Apesar da grandiosidade da concepção de Daniel Deronda e do teor enciclopédico que vai adquirindo, a partir da seção chamada Mordecai, e que o torna precursor do romance do nosso século, é preciso admitir, como tantos já fizeram antes, que há um desequilíbrio gritante entre as partes de Gwendolen e Daniel.  Até o final da seção chamada Gwendolen faz sua escolha, o livro é uma obra-prima perfeita e consumada. Depois, embora continue extraordinário e inusitado, mostra-se muito exagerado e atravancado ao narrar a amizade de Daniel e Mordecai e a conversão do primeiro ao judaísmo.

O grande problema, talvez, é que enquanto Gwendolen e Grandcourt são personagens incríveis, complexos, absorventes, Mordecai, Mirah e as mulheres da família Meyrik que a acolhem, são nobres demais, chegam às raias do insuportável de tanta boa vontade e bom caráter, além de serem “literários” demais, quase pomposos.

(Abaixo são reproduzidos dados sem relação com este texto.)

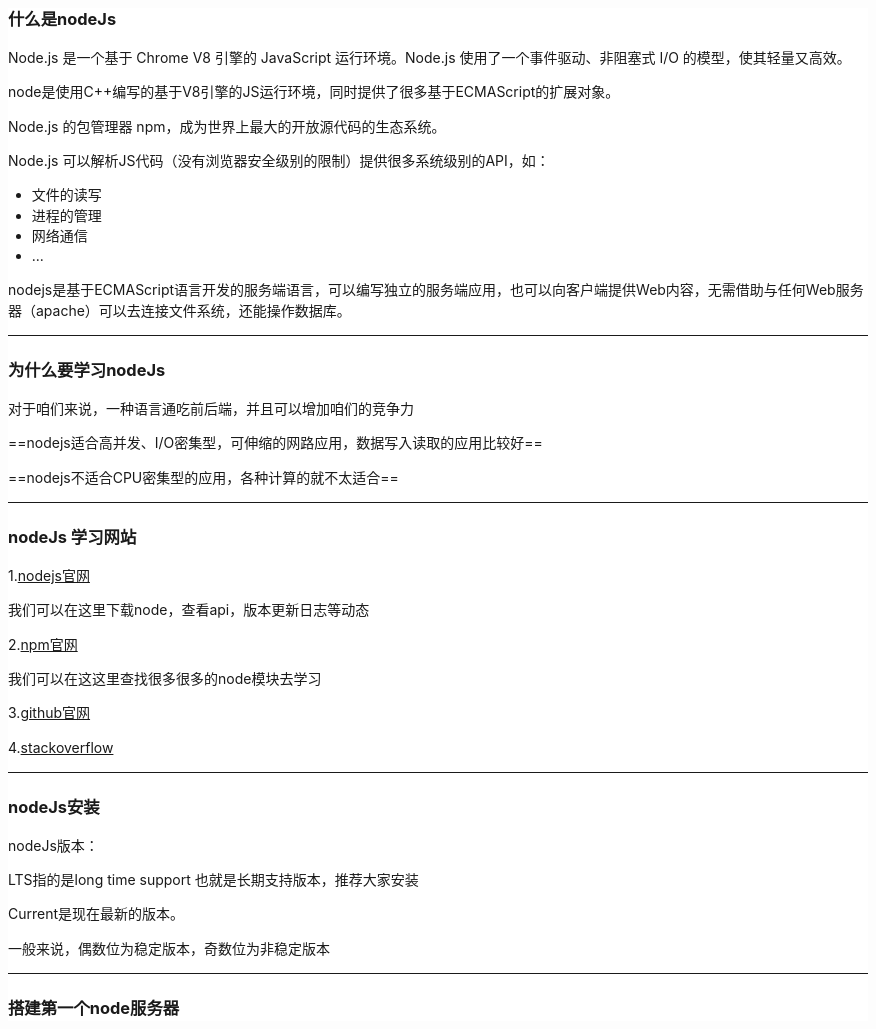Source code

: ### 什么是nodeJs

Node.js 是一个基于 Chrome V8 引擎的 JavaScript 运行环境。Node.js 使用了一个事件驱动、非阻塞式 I/O 的模型，使其轻量又高效。

node是使用C++编写的基于V8引擎的JS运行环境，同时提供了很多基于ECMAScript的扩展对象。

Node.js 的包管理器 npm，成为世界上最大的开放源代码的生态系统。

Node.js 可以解析JS代码（没有浏览器安全级别的限制）提供很多系统级别的API，如：

* 文件的读写
* 进程的管理
* 网络通信
* ...

nodejs是基于ECMAScript语言开发的服务端语言，可以编写独立的服务端应用，也可以向客户端提供Web内容，无需借助与任何Web服务器（apache）可以去连接文件系统，还能操作数据库。

---

### 为什么要学习nodeJs

对于咱们来说，一种语言通吃前后端，并且可以增加咱们的竞争力

==nodejs适合高并发、I/O密集型，可伸缩的网路应用，数据写入读取的应用比较好==

==nodejs不适合CPU密集型的应用，各种计算的就不太适合==

---

### nodeJs 学习网站

1.[nodejs官网](https://nodejs.org/)

我们可以在这里下载node，查看api，版本更新日志等动态

2.[npm官网](https://www.npmjs.com/)

我们可以在这这里查找很多很多的node模块去学习

3.[github官网](https://github.com/)

4.[stackoverflow](http://stackoverflow.com/)

---

### nodeJs安装

nodeJs版本：

LTS指的是long time support 也就是长期支持版本，推荐大家安装

Current是现在最新的版本。

一般来说，偶数位为稳定版本，奇数位为非稳定版本

---

### 搭建第一个node服务器
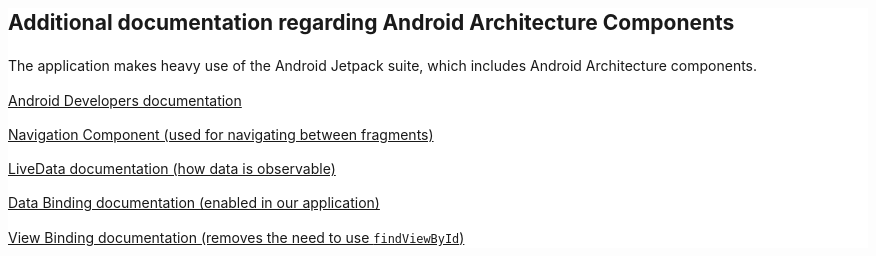 ## Additional documentation regarding Android Architecture Components

The application makes heavy use of the Android Jetpack suite, which includes Android Architecture components.

[Android Developers documentation](https://developer.android.com/topic/libraries/architecture)

[Navigation Component (used for navigating between fragments)](https://developer.android.com/guide/navigation)

[LiveData documentation (how data is observable)](https://developer.android.com/topic/libraries/architecture/livedata)

[Data Binding documentation (enabled in our application)](https://developer.android.com/topic/libraries/data-binding)

[View Binding documentation (removes the need to use `findViewById`)](https://developer.android.com/topic/libraries/view-binding)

Acaba sendo um alívio quando Gwendolen volta à cena (para que o  leitor testemunhe a morte de seu marido, um ponto alto do romance), quando Daniel tem um terrível e cruel encontro com a mãe,  que nunca conhecera (outro ponto alto) ou quando reaparece na vida de Mirah e Mordecai seu pérfido e decaído pai (mais outro ponto alto).

Toda a sordidez, o egoísmo, a angústia e o sofrimento que um ser humano pode causar a outro garantem mais interesse e charme ao romance, por incrível que pareça, do que todo o projeto utópico e messiânico que George Eliot incute na “conversão” de Deronda à causa judaica, embora ela funcione como um contraste fascinante com a limitação do destino de Gwendolen.

Mesmo assim, com todo esse desequilíbrio, Daniel Deronda é um romance estupendo, lembrando os livros tumultuados, sobrecarregados e geniais que D.H. Lawrence viria a escrever (por exemplo, Mulheres apaixonadas) e que Doris Lessing vem escrevendo nas últimas décadas (por exemplo, Os filhos da violência).

Quando se lê no prefácio de O caderno dourado afirmações discutíveis de Lessing, tais como “George Eliot foi razoável na sua  pequena ousadia;  acho que ela pagou o preço de ser uma mulher vitoriana; ela precisava se mostrar uma boa mulher; mesmo quando não estava de acordo com as hipocrisias de sua época—há muita coisa que ela não entende porque é moralista”, só se pode crer que, assim como no caso de Henry James, trata-se da velha questão do discípulo renegando o mestre. E que mestre!

nota- o título deste post se deve à biografia de Frederick R. Karl, George Eliot, a voz de um século, publicada pela Record em 1998.